[Given information]
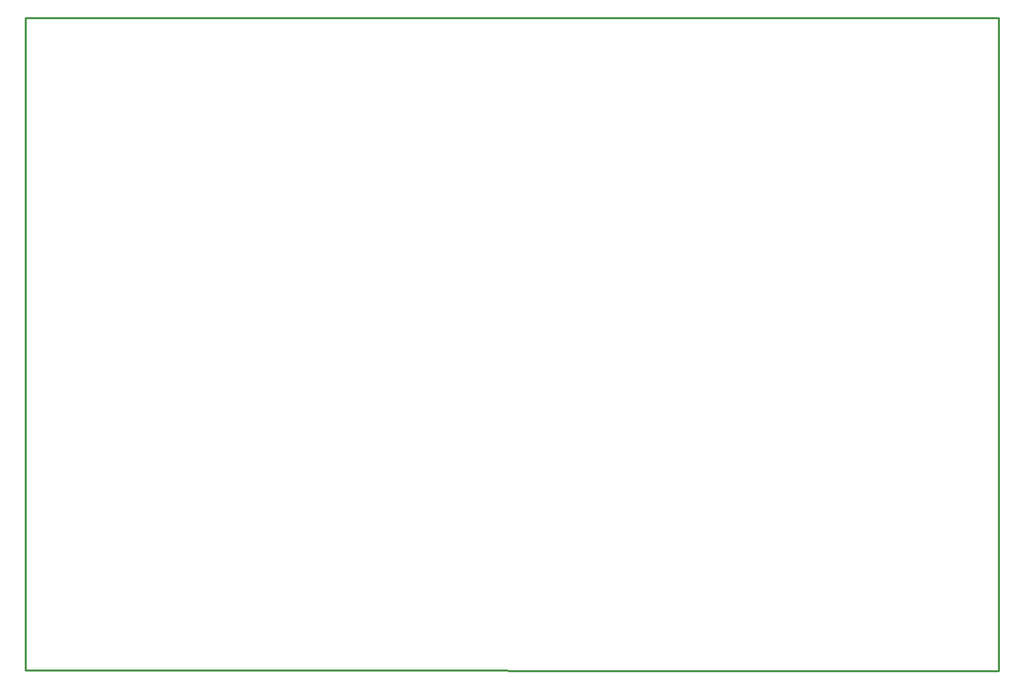
<source format=gbr>
G04 #@! TF.GenerationSoftware,KiCad,Pcbnew,(5.99.0-10624-g2131a44889)*
G04 #@! TF.CreationDate,2021-05-25T22:32:11+02:00*
G04 #@! TF.ProjectId,stm32mp1-custom-devboard,73746d33-326d-4703-912d-637573746f6d,V1.0*
G04 #@! TF.SameCoordinates,Original*
G04 #@! TF.FileFunction,Profile,NP*
%FSLAX46Y46*%
G04 Gerber Fmt 4.6, Leading zero omitted, Abs format (unit mm)*
G04 Created by KiCad (PCBNEW (5.99.0-10624-g2131a44889)) date 2021-05-25 22:32:11*
%MOMM*%
%LPD*%
G01*
G04 APERTURE LIST*
G04 #@! TA.AperFunction,Profile*
%ADD10C,0.250000*%
G04 #@! TD*
G04 #@! TA.AperFunction,Profile*
%ADD11C,0.254000*%
G04 #@! TD*
G04 APERTURE END LIST*
D10*
X93110000Y-62130000D02*
X93110000Y-142690000D01*
X213110000Y-62130000D02*
X213110000Y-142740000D01*
X169870000Y-62130000D02*
X194940000Y-62130000D01*
X111280000Y-62130000D02*
X93110000Y-62130000D01*
X213110000Y-62130000D02*
X194940000Y-62130000D01*
X111280000Y-62130000D02*
X169870000Y-62130000D01*
D11*
X93110000Y-142690000D02*
X213110000Y-142740000D01*
M02*

</source>
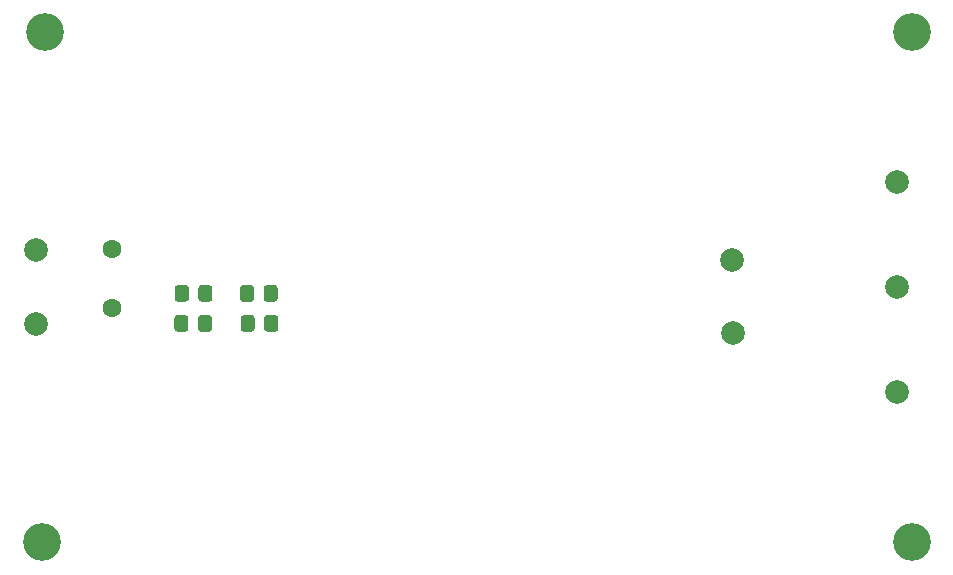
<source format=gbr>
G04 #@! TF.GenerationSoftware,KiCad,Pcbnew,(5.1.10-0-10_14)*
G04 #@! TF.CreationDate,2021-07-28T14:37:46+02:00*
G04 #@! TF.ProjectId,pre-amp-discret,7072652d-616d-4702-9d64-697363726574,rev?*
G04 #@! TF.SameCoordinates,Original*
G04 #@! TF.FileFunction,Soldermask,Bot*
G04 #@! TF.FilePolarity,Negative*
%FSLAX46Y46*%
G04 Gerber Fmt 4.6, Leading zero omitted, Abs format (unit mm)*
G04 Created by KiCad (PCBNEW (5.1.10-0-10_14)) date 2021-07-28 14:37:46*
%MOMM*%
%LPD*%
G01*
G04 APERTURE LIST*
%ADD10C,1.600000*%
%ADD11C,2.000000*%
%ADD12C,3.200000*%
G04 APERTURE END LIST*
G36*
G01*
X138420400Y-124517999D02*
X138420400Y-125418001D01*
G75*
G02*
X138170401Y-125668000I-249999J0D01*
G01*
X137470399Y-125668000D01*
G75*
G02*
X137220400Y-125418001I0J249999D01*
G01*
X137220400Y-124517999D01*
G75*
G02*
X137470399Y-124268000I249999J0D01*
G01*
X138170401Y-124268000D01*
G75*
G02*
X138420400Y-124517999I0J-249999D01*
G01*
G37*
G36*
G01*
X140420400Y-124517999D02*
X140420400Y-125418001D01*
G75*
G02*
X140170401Y-125668000I-249999J0D01*
G01*
X139470399Y-125668000D01*
G75*
G02*
X139220400Y-125418001I0J249999D01*
G01*
X139220400Y-124517999D01*
G75*
G02*
X139470399Y-124268000I249999J0D01*
G01*
X140170401Y-124268000D01*
G75*
G02*
X140420400Y-124517999I0J-249999D01*
G01*
G37*
G36*
G01*
X139252400Y-122878001D02*
X139252400Y-121977999D01*
G75*
G02*
X139502399Y-121728000I249999J0D01*
G01*
X140202401Y-121728000D01*
G75*
G02*
X140452400Y-121977999I0J-249999D01*
G01*
X140452400Y-122878001D01*
G75*
G02*
X140202401Y-123128000I-249999J0D01*
G01*
X139502399Y-123128000D01*
G75*
G02*
X139252400Y-122878001I0J249999D01*
G01*
G37*
G36*
G01*
X137252400Y-122878001D02*
X137252400Y-121977999D01*
G75*
G02*
X137502399Y-121728000I249999J0D01*
G01*
X138202401Y-121728000D01*
G75*
G02*
X138452400Y-121977999I0J-249999D01*
G01*
X138452400Y-122878001D01*
G75*
G02*
X138202401Y-123128000I-249999J0D01*
G01*
X137502399Y-123128000D01*
G75*
G02*
X137252400Y-122878001I0J249999D01*
G01*
G37*
D10*
X131978400Y-118698000D03*
X131978400Y-123698000D03*
G36*
G01*
X143973600Y-121977999D02*
X143973600Y-122878001D01*
G75*
G02*
X143723601Y-123128000I-249999J0D01*
G01*
X143023599Y-123128000D01*
G75*
G02*
X142773600Y-122878001I0J249999D01*
G01*
X142773600Y-121977999D01*
G75*
G02*
X143023599Y-121728000I249999J0D01*
G01*
X143723601Y-121728000D01*
G75*
G02*
X143973600Y-121977999I0J-249999D01*
G01*
G37*
G36*
G01*
X145973600Y-121977999D02*
X145973600Y-122878001D01*
G75*
G02*
X145723601Y-123128000I-249999J0D01*
G01*
X145023599Y-123128000D01*
G75*
G02*
X144773600Y-122878001I0J249999D01*
G01*
X144773600Y-121977999D01*
G75*
G02*
X145023599Y-121728000I249999J0D01*
G01*
X145723601Y-121728000D01*
G75*
G02*
X145973600Y-121977999I0J-249999D01*
G01*
G37*
D11*
X184467500Y-119570500D03*
X184492900Y-125793500D03*
X198374000Y-121920000D03*
X125476000Y-118719600D03*
X198374000Y-130810000D03*
X125476000Y-125018800D03*
X198374000Y-113030000D03*
G36*
G01*
X144824400Y-125418001D02*
X144824400Y-124517999D01*
G75*
G02*
X145074399Y-124268000I249999J0D01*
G01*
X145774401Y-124268000D01*
G75*
G02*
X146024400Y-124517999I0J-249999D01*
G01*
X146024400Y-125418001D01*
G75*
G02*
X145774401Y-125668000I-249999J0D01*
G01*
X145074399Y-125668000D01*
G75*
G02*
X144824400Y-125418001I0J249999D01*
G01*
G37*
G36*
G01*
X142824400Y-125418001D02*
X142824400Y-124517999D01*
G75*
G02*
X143074399Y-124268000I249999J0D01*
G01*
X143774401Y-124268000D01*
G75*
G02*
X144024400Y-124517999I0J-249999D01*
G01*
X144024400Y-125418001D01*
G75*
G02*
X143774401Y-125668000I-249999J0D01*
G01*
X143074399Y-125668000D01*
G75*
G02*
X142824400Y-125418001I0J249999D01*
G01*
G37*
D12*
X126238000Y-100330000D03*
X125984000Y-143510000D03*
X199644000Y-143510000D03*
X199644000Y-100330000D03*
M02*

</source>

[Work request] In the listing above, locate the line containing "X143723601Y-123128000I-249999J0D01*" and the line containing "X145023599Y-121728000I249999J0D01*", then transcribe both and every line between them verbatim.

[Reply]
X143723601Y-123128000I-249999J0D01*
G01*
X143023599Y-123128000D01*
G75*
G02*
X142773600Y-122878001I0J249999D01*
G01*
X142773600Y-121977999D01*
G75*
G02*
X143023599Y-121728000I249999J0D01*
G01*
X143723601Y-121728000D01*
G75*
G02*
X143973600Y-121977999I0J-249999D01*
G01*
G37*
G36*
G01*
X145973600Y-121977999D02*
X145973600Y-122878001D01*
G75*
G02*
X145723601Y-123128000I-249999J0D01*
G01*
X145023599Y-123128000D01*
G75*
G02*
X144773600Y-122878001I0J249999D01*
G01*
X144773600Y-121977999D01*
G75*
G02*
X145023599Y-121728000I249999J0D01*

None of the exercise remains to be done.